European Central Bank President Mario Draghi comments on interest rates, inflation, and the economy.
He made the remarks at a press conference in Frankfurt today after ECB policy makers left the benchmark interest rate at a record low of 0.50 percent.
On monetary policy stance: Underlying price pressures in the euro area are expected to remain subdued over the medium term. In keeping with this picture, monetary and, in particular, credit dynamics remain subdued. Inflation expectations for the euro area continue to be firmly anchored in line with our aim of maintaining inflation rates below, but close to, 2 percent over the medium term.
We are not at all oblivious to the fact that inflation in the medium term undershoots our objective of inflation close to or below 2 percent.
Our monetary policy stance continues to be geared towards maintaining the degree of monetary accommodation warranted by the outlook for price stability and promoting stable money market contitions. It thereby provides support to a gradual recovery in economic activity in the remaining part of the year and in 2014.
Looking ahead, our monetary policy stance will remain accommodative for as long as necessary.
On economic outlook: Looking ahead to the rest of the year and to 2014, euro area export growth should benefit from a gradual recovery in global demand, while domestic demand should be supported by the accomodative monetary policy stance as well as recent gains in real income owing to generally lower inflation.
The remaining necessary balance sheet adjustments in the public and private sectors will continue to weigh on economic activity. Overall, euro area economic activity should stabilize and recover at a slow pace.
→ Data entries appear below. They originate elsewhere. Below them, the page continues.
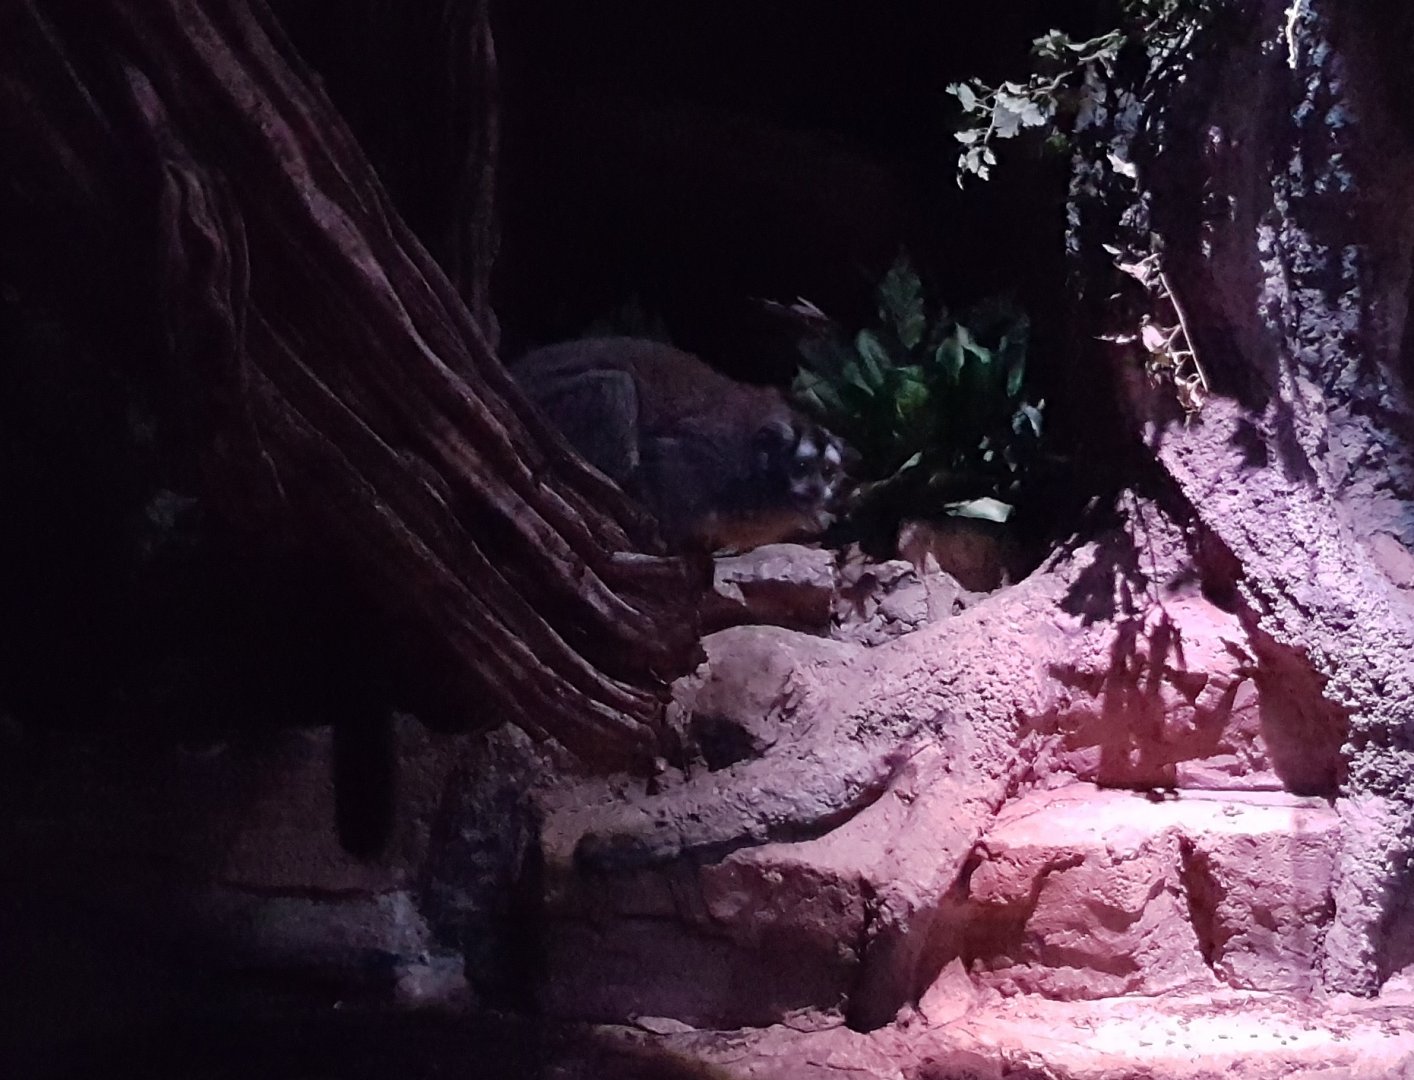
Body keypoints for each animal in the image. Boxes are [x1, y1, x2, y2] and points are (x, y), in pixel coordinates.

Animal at [512, 337, 849, 553]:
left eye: (828, 472)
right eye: (801, 467)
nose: (817, 490)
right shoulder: (714, 462)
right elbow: (660, 458)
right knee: (617, 388)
Now we start seeing possibly the first signs that this significant improvement in confidence and interest rates is finding its way through to the economy.
On risks to the economic outlook: The risks surrounding the euro area economic outlook continue to be on the downside.
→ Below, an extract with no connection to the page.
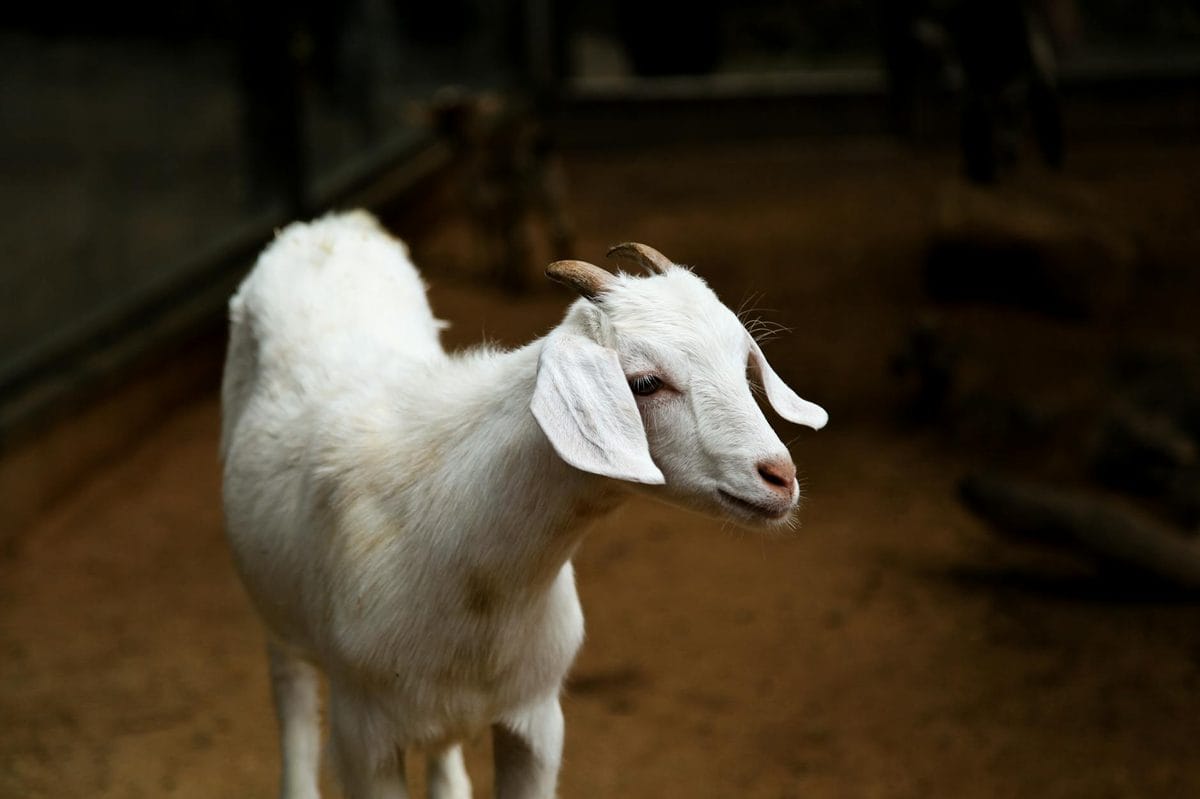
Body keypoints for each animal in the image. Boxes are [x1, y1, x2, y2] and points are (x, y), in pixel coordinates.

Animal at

Other downside risks include the possibility of weaker than expected domestic and global demand and slow or insufficient implementation of structural reforms in euro area countries.
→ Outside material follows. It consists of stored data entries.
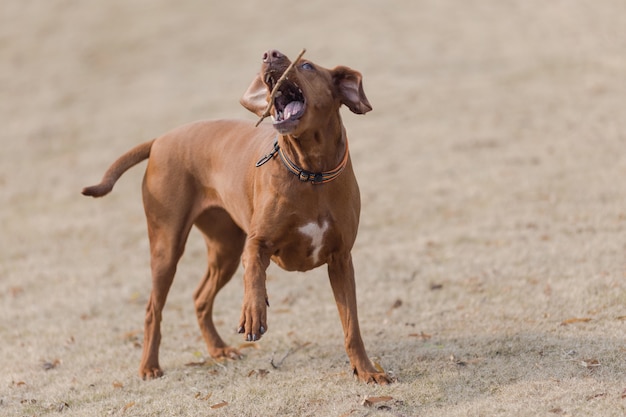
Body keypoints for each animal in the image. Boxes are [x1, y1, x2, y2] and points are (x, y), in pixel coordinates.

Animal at [80, 49, 388, 384]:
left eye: (306, 65)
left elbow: (351, 326)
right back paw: (149, 366)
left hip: (224, 249)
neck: (311, 173)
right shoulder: (257, 243)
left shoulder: (341, 259)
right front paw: (253, 312)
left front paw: (367, 370)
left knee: (200, 298)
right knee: (153, 309)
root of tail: (160, 140)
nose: (270, 54)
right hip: (167, 246)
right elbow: (253, 272)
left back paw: (218, 350)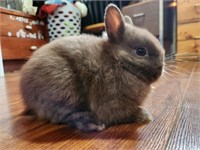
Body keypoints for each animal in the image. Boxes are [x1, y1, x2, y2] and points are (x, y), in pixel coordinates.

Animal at [19, 3, 164, 132]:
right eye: (141, 51)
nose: (160, 69)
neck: (119, 62)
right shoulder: (112, 103)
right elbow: (121, 114)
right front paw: (145, 116)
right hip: (64, 89)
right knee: (64, 115)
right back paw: (92, 124)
Annual inflation rates are currently expected to temporarily fall over the coming months.
Underlying price pressures are expected to remain subdued, reflecting the broad-based weakness in aggregate demand and the modest pace of the recovery. Medium to long-term inflation expectations continue to be firmly anchored in line with price stability.
On bank funding: Since the summer of 2012, substantial progress has been made in improving the funding situation of banks and, in particular, in strengthening the domestic deposit base in a number of stressed countries.
It’s essential that the fragmentation of euro area credit markets declines further and that the resilience of banks is strengthened where it is needed.
On fiscal reforms: To bring debt ratios back on a downward path, euro area countries should not unravel their efforts to reduce government budget deficits.
On forward guidance: The Governing Council confirms that it expects the key ECB interest rates to remain at present or lower levels for an extended period of time.
In terms of compressing volatility it was successful, and in terms of short term rates it was partly successful.
There was a discussion whether we should repeat these words each and every time. Because of an excessive prudence, we repeat them today. But we may not repeat them if we judge that you and the markets understand that a certain forward guidance is valid until further notice.
In other words, we may not repeat if we are convinced that you and the markets understand that if we don’t say anything, it doesn’t mean that we have changed our mind -- it means we stay with the same mind until we do change mind.
You have all the parameters in your hands to judge the length of time, especially about when the language of forward guidance might be changed.
On liquidity measures: Liquidity will remain abundant. It will remain ample as long as needed.
Current expectations of rate hikes in money markets are according to our assessment unwarranted.
On the possibility of deflation: If we define deflation as a generalized fall in the price level across broad categories of assets, sectors, in a context of self-fulfilling expectations, we don’t see deflation in any country in the euro area.